(446d) Biochemical Insight Into Fungal Cellulosome Architecture and Regulation | AIChE

(446d) Biochemical Insight Into Fungal Cellulosome Architecture and Regulation

Authors 

Haitjema, C. - Presenter, University of California, Santa Barbara
Solomon, K., University of California, Santa Barbara
O'Malley, M. A., University of California, Santa Barbara



Anaerobic gut fungi are the primary colonizers and decomposers of plant biomass in monogastric herbivores and ruminants.
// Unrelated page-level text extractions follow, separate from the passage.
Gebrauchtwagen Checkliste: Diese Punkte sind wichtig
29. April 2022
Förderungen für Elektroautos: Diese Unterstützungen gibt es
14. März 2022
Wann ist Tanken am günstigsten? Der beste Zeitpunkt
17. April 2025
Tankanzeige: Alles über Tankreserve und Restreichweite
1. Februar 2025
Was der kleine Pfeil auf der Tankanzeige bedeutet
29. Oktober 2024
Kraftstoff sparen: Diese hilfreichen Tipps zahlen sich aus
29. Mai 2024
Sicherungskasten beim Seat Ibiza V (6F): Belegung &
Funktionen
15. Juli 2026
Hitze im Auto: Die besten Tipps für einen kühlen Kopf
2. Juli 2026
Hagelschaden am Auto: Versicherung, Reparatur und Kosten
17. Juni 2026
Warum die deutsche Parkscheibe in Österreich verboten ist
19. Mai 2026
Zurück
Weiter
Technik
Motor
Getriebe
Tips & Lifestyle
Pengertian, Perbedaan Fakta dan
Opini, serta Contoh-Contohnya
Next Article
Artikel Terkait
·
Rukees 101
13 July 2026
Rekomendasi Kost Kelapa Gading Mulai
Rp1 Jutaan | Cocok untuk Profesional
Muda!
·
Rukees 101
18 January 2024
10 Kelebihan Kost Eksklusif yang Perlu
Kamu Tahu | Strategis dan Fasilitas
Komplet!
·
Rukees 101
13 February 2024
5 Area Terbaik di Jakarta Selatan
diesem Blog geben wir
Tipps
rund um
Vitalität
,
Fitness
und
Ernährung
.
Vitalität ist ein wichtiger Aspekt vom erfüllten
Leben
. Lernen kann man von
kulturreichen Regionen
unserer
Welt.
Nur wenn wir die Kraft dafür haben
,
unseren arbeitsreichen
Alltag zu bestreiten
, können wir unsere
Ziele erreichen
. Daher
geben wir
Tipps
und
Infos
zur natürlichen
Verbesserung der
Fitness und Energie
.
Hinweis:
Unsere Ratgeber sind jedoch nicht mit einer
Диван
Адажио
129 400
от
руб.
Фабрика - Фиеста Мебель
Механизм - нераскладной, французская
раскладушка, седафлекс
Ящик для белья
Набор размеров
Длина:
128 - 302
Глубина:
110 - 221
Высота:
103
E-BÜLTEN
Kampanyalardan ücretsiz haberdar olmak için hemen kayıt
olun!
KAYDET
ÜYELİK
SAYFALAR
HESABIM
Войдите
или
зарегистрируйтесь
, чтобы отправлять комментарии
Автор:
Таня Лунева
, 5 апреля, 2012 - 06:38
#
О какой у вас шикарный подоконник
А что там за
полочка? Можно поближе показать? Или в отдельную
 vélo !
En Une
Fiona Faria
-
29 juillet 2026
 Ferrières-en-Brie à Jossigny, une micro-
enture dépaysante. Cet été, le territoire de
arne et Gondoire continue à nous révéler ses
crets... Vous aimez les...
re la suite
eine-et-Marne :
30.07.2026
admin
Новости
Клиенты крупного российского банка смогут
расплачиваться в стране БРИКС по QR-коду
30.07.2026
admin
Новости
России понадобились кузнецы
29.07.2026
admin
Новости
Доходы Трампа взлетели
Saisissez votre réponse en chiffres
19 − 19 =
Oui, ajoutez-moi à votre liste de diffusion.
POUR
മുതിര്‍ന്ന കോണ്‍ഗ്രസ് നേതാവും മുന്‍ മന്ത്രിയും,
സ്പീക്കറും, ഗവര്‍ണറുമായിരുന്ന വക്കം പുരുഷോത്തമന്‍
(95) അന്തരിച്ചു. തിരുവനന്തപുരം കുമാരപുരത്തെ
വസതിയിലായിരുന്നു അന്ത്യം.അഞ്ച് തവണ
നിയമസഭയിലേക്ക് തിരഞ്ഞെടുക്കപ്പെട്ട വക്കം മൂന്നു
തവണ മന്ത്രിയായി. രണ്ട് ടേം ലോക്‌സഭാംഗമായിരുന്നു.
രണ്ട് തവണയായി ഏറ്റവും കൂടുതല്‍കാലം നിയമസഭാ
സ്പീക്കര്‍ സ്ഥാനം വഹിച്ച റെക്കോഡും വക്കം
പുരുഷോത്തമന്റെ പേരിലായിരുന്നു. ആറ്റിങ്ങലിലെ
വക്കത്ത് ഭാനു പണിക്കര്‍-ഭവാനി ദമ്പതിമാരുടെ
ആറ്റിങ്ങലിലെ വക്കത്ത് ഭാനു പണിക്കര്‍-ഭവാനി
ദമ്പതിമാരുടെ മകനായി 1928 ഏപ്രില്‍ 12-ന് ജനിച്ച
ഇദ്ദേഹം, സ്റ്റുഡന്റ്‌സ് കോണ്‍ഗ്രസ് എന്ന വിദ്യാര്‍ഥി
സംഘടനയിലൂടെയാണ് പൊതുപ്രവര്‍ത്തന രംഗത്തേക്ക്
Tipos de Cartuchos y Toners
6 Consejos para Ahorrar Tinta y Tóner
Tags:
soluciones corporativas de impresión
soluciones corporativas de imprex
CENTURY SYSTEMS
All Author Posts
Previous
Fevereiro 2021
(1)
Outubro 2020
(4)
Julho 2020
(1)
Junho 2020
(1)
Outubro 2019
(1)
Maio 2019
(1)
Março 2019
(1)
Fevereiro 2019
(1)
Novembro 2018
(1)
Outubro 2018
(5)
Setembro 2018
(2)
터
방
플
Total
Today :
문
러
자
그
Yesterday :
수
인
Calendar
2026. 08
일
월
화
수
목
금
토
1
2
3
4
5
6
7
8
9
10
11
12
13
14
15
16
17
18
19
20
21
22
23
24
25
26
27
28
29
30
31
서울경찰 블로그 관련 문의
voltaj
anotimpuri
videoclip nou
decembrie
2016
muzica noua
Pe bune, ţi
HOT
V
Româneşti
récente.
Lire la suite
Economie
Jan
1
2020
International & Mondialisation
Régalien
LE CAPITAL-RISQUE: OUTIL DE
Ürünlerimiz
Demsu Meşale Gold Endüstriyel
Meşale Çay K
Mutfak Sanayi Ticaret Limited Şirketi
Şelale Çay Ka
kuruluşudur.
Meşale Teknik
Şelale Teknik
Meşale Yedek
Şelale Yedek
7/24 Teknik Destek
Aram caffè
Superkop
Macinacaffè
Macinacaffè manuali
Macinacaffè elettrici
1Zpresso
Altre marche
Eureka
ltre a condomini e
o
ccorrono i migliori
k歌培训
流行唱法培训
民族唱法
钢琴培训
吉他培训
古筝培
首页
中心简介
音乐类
Their ability to hydrolyze complex lignocellulosic materials is of great promise to cellulosic bioenergy development, since enzymatic breakdown of biomass is a stringent bottleneck. It is hypothesized that cellulolytic activity within gut fungi is mediated by large cellulolytic complexes called fungal cellulosomes. While bacterial cellulosomes are well-characterized, the molecular architecture of fungal cellulosomes is quite poorly understood. We characterized the composition and structure of fungal cellulosomes from the gut fungal isolate Piromyces sp. finn. A practical approach was developed to isolate cellulosome components from fungal cultures under a variety of substrate growth conditions. Following the purification of fungal cellulosomes, we combined tandem mass spectroscopy with strand-specific transcriptomic sequence information to identify the key components of these cellulosomes. To our knowledge, these studies are the first to reveal the entire enzymatic ensemble that comprise fungal cellulosomes. In addition, we will provide evidence that most dockerin-fused enzymes bind to high molecular weight proteins as putative scaffolding molecules, which have long remained elusive for fungal cellulosomes. We will connect these results to the regulation patterns observed for fungal cellulosomes in the presence of cellulosic and non-cellulosic substrates.